Base yourself here for 3-4 days. You can walk the entire historic core in a morning, but you'll want time for the underwater sculpture park, day trips to waterfalls, and multiple crab-back dinners at BB's.

Is St. George's safe for tourists?

Yes, it's one of the safer Caribbean capitals. Stick to The Carenage and Market Square during daylight, take taxis after dark. Petty theft happens on cruise ship days—keep valuables out of sight.

What's the cheapest way to get from the airport?

Taxi is your only option—$20 USD fixed rate, no public buses serve the airport. The 25-minute ride is actually scenic, winding over hills with harbor views.

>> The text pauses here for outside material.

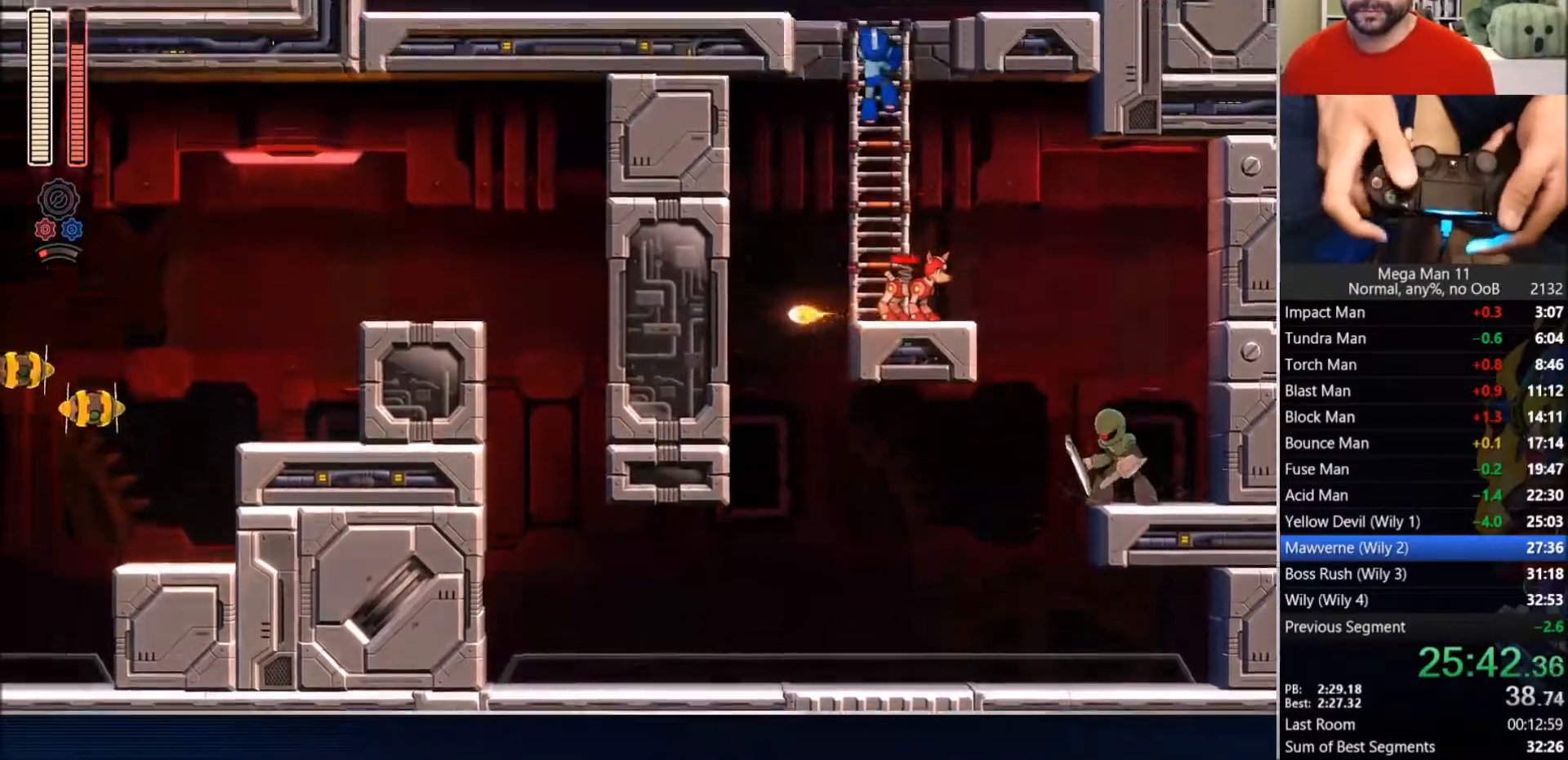
{"dt_ms": 500, "buttons": ["TRIANGLE", "DPAD_UP"], "left_stick": "center", "right_stick": "center", "events": [[250, "TRIANGLE", "down"]]}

When's the best time to visit St. George's?

January through April for dry weather and perfect 29°C days. August brings Spicemas Carnival—epic but very wet. Skip September-October entirely unless you enjoy hurricanes.

Ready to book?

13Before you go

Practical Information

Flight

Getting There

Fly into Maurice Bishop International Airport (GND), 12 km south of town. No trains exist on this volcanic island. Highway A1 connects the airport to St. George's in 25 minutes by taxi ($20 USD fixed rate). Water taxis across The Carenage cost EC$5-10.

Directions transit

Getting Around

No metro, just color-coded minibus routes (#1-#9) departing Market Square depot for EC$2.50-5 per ride. Walking the Carenage takes 15 minutes end-to-end, but hills rise steeply to Fort Frederick. Water taxis to Grand Anse Beach run every 15 minutes from the harbor.

Thermostat

Climate & Best Time

Dry season runs January-April with 29°C highs and minimal rainfall. Wet season peaks August-October with daily downpours and hurricane potential. Sea temperature stays 27-29°C year-round. Visit February-March for perfect weather before cruise ship crowds.

Translate

Language & Currency

English is official; Grenadian Creole flavors daily conversation. Currency is Eastern Caribbean Dollar (XCD) pegged at 2.70 to USD. Both currencies accepted everywhere. ATMs dispense XCD; withdraw EC$200 for a full day of minibus rides and market spices.